#SummitSeries #TheWashingtonSummit Is #Networking
Bill Clinton had spoken earlier in the day on global warming; Ted Turner and Russell Simmons hovered agreeably over their keynote events earlier in the week. So with most of the marquee sessions for the Washington Summit Series in the books, it’s time for the Friday afterparty, at a cavernous basement club a few blocks up from the White House called Josephine’s. The place is done up like the rec room in a Russian oligarch’s basement. The walls are adorned with black-velvet inlaid wallpaper and white chintz chandeliers hang from the ceilings. Victorian sofas abut coffee tables laden with ice buckets full of vodka at the edge of the dancefloor.
I’m here courtesy of some light-fingered credentials-swapping-actual registration for the four-day gaggle of 20-something entrepreneurs runs $3300 per attendee. Several of those fortunate souls have already noted my badge and pressed business cards on me; the semi-annual event, which informally launched in 2007 under the energetic guidance of the then 22-year-old e-newsletter impresario Elliott Bisnow is, after all, an invitation-only networking extravaganza.
Sure the former president’s appeals for international climate cooperation are diverting, and who doesn’t want to see the co-founders of Guitar Hero, or watch Kristen Bell host a panel on child soldiers in Third World armies? There’s also Tiki Barber, Olivia Munn from “Iron Man 2,” some deputy-level State Department diplomats, a couple of NASA astronauts and Mark Cuban.
But the real business of the Summit Series is this friction-seeking informal meeting of startup CEOs, brand managers, media messagers and political professionals. The club walls are blaring, in other words, with the siren song of synergy, throbbing just as persistently through the room as the 80s dance hits from Madonna and Grandmaster Flash. Indeed, as I feel the bass line of “White Lines” shake through my bones (“If you get hooked, baby, it’s nobody else’s fault”), I’ve been talking with a young Midwestern candidate for Congress about the perverse political legacy of heartland populism. The next gaggle over, a White House aide is working the room in the company of a clothing manufacturer.
Who knows what any of this signifies, in the larger scheme of things? But then again, not knowing what will come of it all is largely the point of this semi-annual scrum of the young, digitally minded and market-savvy. The last Summit convocation, back in January in Miami, featured Bisnow delivering his own slideshow on his past year’s travels and indefatigable networking schedule, called “Curating Life.” This year, a panel on the science of “reverse aging”-called “Youthanization” and led by Aubrey de Grey, head of something called the Strategies for Engineered Negligible Senescence Foundation-precedes a breakout panel on “saving the world at work.”

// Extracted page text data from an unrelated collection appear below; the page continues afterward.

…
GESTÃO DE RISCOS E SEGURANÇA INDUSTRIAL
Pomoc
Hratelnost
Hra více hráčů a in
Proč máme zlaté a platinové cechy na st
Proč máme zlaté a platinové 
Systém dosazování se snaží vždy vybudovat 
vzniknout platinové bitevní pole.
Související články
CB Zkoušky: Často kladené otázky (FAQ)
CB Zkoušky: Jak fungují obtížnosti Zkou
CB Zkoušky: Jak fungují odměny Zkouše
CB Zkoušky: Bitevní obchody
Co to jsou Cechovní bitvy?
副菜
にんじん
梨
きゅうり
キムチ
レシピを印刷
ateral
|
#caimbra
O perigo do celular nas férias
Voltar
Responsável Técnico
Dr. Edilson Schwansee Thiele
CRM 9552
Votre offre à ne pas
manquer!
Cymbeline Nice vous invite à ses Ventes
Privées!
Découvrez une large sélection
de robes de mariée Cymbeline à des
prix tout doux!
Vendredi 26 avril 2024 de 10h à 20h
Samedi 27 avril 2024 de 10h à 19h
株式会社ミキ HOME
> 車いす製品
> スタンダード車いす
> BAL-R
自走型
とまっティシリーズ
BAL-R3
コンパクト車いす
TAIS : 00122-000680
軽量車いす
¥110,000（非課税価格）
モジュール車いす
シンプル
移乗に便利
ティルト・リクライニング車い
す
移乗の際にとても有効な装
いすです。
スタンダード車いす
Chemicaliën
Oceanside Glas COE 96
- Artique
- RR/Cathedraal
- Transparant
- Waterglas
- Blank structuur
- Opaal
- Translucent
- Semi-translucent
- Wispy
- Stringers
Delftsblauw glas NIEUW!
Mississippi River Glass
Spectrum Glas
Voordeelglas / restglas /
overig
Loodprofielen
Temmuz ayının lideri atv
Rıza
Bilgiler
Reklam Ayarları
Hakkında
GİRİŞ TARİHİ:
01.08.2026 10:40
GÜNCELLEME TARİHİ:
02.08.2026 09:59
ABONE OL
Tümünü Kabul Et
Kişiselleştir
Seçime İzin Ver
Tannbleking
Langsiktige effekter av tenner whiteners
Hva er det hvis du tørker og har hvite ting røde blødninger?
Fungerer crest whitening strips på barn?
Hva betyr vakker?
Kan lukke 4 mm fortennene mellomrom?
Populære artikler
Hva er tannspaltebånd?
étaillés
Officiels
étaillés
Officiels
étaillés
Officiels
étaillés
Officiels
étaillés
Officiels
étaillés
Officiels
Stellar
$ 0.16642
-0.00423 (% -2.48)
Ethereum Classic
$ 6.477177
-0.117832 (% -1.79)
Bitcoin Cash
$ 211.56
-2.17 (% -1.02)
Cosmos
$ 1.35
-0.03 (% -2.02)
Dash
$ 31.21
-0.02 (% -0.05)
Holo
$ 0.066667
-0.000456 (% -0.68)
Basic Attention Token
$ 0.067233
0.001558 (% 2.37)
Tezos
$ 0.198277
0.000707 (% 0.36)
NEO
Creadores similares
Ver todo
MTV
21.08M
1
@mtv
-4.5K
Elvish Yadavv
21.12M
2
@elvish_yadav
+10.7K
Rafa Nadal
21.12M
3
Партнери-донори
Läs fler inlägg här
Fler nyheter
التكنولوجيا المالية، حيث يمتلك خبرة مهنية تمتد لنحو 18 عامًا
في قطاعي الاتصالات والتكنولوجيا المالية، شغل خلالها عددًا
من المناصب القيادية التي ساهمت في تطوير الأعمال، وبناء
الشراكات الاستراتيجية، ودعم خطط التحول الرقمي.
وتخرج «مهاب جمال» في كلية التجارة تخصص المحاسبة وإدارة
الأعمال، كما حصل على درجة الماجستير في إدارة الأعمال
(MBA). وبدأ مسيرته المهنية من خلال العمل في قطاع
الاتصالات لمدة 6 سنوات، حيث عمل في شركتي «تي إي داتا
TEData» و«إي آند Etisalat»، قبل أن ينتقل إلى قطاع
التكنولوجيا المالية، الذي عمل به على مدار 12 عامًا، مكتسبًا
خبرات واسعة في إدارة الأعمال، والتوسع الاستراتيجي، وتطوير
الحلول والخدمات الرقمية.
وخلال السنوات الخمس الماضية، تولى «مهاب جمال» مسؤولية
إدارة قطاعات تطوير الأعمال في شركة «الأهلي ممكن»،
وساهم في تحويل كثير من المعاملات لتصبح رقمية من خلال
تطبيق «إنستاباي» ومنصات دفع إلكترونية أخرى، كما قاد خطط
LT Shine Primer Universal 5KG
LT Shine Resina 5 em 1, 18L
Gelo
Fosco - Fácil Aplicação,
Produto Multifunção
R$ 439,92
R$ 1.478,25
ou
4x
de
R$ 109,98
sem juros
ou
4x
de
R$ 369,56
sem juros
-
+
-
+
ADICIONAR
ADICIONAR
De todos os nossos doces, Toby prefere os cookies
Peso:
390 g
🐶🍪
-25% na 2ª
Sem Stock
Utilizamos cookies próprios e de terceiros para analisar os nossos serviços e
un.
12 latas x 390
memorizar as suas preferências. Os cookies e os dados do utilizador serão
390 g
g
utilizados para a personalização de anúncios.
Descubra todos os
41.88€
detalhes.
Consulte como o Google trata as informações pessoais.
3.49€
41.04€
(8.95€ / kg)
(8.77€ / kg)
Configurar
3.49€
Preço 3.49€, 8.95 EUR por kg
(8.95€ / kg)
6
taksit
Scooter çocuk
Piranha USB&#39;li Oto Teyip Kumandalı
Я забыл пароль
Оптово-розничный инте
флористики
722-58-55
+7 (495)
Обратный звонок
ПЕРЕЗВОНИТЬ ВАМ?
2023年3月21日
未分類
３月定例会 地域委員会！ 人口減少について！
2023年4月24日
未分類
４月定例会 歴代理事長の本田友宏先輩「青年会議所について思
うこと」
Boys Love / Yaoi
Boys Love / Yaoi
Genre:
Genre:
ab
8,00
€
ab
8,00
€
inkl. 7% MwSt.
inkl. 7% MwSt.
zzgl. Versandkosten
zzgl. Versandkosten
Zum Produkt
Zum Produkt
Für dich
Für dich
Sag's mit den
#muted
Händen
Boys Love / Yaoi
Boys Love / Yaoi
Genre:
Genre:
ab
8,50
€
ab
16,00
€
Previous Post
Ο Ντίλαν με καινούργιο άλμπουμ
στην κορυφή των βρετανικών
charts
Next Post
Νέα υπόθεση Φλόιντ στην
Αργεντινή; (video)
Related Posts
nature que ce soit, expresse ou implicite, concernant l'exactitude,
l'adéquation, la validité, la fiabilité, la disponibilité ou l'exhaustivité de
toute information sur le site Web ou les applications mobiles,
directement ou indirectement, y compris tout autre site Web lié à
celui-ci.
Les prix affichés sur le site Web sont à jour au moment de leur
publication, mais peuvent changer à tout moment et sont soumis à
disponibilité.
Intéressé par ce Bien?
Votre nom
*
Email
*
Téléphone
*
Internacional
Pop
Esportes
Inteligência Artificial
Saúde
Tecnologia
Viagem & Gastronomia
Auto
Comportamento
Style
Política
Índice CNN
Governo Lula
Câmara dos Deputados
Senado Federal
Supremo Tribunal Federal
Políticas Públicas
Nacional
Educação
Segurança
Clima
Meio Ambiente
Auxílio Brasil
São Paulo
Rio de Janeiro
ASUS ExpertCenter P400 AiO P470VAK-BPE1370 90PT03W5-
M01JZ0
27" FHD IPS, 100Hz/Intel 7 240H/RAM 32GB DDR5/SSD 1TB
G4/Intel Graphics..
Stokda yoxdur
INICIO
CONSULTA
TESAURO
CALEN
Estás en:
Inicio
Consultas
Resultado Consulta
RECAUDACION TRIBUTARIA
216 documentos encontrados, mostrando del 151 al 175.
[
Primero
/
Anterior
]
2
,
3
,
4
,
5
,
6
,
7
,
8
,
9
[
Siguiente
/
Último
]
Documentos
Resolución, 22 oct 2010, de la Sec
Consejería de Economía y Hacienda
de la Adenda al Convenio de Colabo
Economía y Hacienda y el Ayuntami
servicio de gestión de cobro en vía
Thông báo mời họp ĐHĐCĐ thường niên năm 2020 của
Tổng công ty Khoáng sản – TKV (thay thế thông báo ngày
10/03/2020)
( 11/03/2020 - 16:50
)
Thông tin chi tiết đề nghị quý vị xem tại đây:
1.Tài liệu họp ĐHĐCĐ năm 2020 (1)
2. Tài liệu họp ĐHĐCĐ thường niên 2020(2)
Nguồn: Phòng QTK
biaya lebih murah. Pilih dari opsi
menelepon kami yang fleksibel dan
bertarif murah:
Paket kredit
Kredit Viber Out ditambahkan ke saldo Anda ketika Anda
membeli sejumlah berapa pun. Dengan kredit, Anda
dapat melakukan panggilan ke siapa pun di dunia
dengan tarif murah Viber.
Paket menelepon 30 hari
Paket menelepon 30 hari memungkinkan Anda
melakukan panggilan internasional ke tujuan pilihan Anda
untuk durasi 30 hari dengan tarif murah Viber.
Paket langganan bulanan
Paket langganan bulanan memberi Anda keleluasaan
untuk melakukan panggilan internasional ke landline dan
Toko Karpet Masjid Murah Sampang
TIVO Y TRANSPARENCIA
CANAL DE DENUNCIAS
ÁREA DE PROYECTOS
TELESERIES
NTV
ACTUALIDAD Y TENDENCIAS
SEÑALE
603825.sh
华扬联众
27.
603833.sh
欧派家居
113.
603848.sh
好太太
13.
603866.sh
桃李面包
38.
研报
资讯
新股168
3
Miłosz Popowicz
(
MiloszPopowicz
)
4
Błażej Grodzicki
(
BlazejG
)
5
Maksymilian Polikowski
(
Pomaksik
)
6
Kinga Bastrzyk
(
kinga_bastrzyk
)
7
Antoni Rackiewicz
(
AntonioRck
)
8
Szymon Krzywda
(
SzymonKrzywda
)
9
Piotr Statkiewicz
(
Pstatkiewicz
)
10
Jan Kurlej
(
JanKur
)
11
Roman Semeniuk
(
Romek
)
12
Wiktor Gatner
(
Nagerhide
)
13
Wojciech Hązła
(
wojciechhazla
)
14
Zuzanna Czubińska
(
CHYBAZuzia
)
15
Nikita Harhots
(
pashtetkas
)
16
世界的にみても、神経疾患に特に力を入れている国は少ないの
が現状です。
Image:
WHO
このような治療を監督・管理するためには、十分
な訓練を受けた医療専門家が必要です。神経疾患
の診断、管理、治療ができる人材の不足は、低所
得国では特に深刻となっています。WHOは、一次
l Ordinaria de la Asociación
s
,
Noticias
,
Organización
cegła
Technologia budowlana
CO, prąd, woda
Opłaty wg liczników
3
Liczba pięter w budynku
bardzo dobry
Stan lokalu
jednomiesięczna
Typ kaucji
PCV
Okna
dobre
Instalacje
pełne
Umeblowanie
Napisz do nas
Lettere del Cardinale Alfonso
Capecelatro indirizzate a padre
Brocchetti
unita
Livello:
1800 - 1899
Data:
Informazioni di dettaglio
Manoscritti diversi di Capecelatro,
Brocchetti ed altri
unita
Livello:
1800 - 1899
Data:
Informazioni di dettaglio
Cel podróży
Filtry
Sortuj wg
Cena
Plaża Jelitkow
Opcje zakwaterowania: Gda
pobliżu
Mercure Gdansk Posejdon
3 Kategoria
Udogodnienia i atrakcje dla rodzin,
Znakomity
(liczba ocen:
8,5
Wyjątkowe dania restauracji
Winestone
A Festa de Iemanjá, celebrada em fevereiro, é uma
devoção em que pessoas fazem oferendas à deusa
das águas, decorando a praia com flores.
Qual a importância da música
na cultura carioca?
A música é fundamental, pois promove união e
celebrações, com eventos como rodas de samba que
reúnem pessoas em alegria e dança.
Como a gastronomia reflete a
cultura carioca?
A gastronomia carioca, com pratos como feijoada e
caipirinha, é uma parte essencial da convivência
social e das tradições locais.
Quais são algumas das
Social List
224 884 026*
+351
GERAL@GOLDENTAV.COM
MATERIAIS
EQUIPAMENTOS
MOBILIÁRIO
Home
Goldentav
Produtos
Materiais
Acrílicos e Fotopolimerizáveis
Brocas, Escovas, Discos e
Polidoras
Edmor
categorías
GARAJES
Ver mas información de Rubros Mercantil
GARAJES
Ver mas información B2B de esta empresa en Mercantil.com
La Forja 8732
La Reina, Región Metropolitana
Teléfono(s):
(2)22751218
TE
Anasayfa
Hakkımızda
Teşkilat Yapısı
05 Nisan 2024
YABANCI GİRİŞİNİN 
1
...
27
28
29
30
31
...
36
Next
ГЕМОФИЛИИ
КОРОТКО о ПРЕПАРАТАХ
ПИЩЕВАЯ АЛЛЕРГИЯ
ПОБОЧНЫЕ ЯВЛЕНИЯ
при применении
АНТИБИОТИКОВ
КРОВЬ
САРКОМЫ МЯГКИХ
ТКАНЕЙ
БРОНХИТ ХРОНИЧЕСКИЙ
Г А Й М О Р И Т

Bisnow, a college dropout who’d attended the University of Wisconsin on a tennis scholarship, cites as a key professional inspiration the Timothy Ferriss business-advice bestseller The 4-Hour Workweek: Escape 9-to5, Live Anywhere and Join the New Rich (he has also, of course, since recruited Ferriss as a Miami Summit presenter; this year, the carpe-diem spot on the agenda seems to be claimed by the cast of MTV’s bucket-list reality franchise “The Buried Life,” who have convened an after-midnight chat session-the after-after party, as it were.) The series launched when he maxed out his credit cards by convening a bunch of his young CEO acquaintances for a Utah weekend getaway to solicit advice on the business-end of his e-newsletter service, which he was then co-managing with his not especially business savvy dad. (That service, which blasts out 10 different industry-themed letters to about 130,000 free subscribers, may have required management guidance at the startup end, but the finished product is all about customized, just-in-time synergy, as the website’s promotional copy explains: Bisnow will send a reporter to your office to cover a story in our newsy way highlighting something of interest to our readers that you do. We disclose that you are a sponsor in the piece, but make it interesting so that our readers consume it as they do the rest of our editorial.)
The next quantum leap for the group’s development came last February, when Bisnow’s mother called him from an Oscars party she was attending to report that Yosi Sargent, the short-lived NEA communications director who had been demoted to White House director of public engagement, was on the scene. “I wasn’t even going to go,” Bisnow told New York Times reporter Mark Cohen, “I’d been playing tennis and I was tired, but my mother called and said, ‘Elliott, you really need to be here.’” By the following week, the White House had agreed to sponsor a Summit Series event.
In other words, if I were writing an e-newsletter dispatch with the Summit Series as the designated client-subject, I’d lead with something like: Talk all you want about the 4-hour workweek: A well-connected mother can net you $3300 a head in the terminally self-enamored conferencing circuit. And that’s why, when the present cohort of twentysomething digital CEOs come fully into power, I’m reasonably certain I’ll never have lunch in this town again.
It should be noted that Chris Lehmann’s wife’s employer, GQ, was a cosponsor of this boondoggle.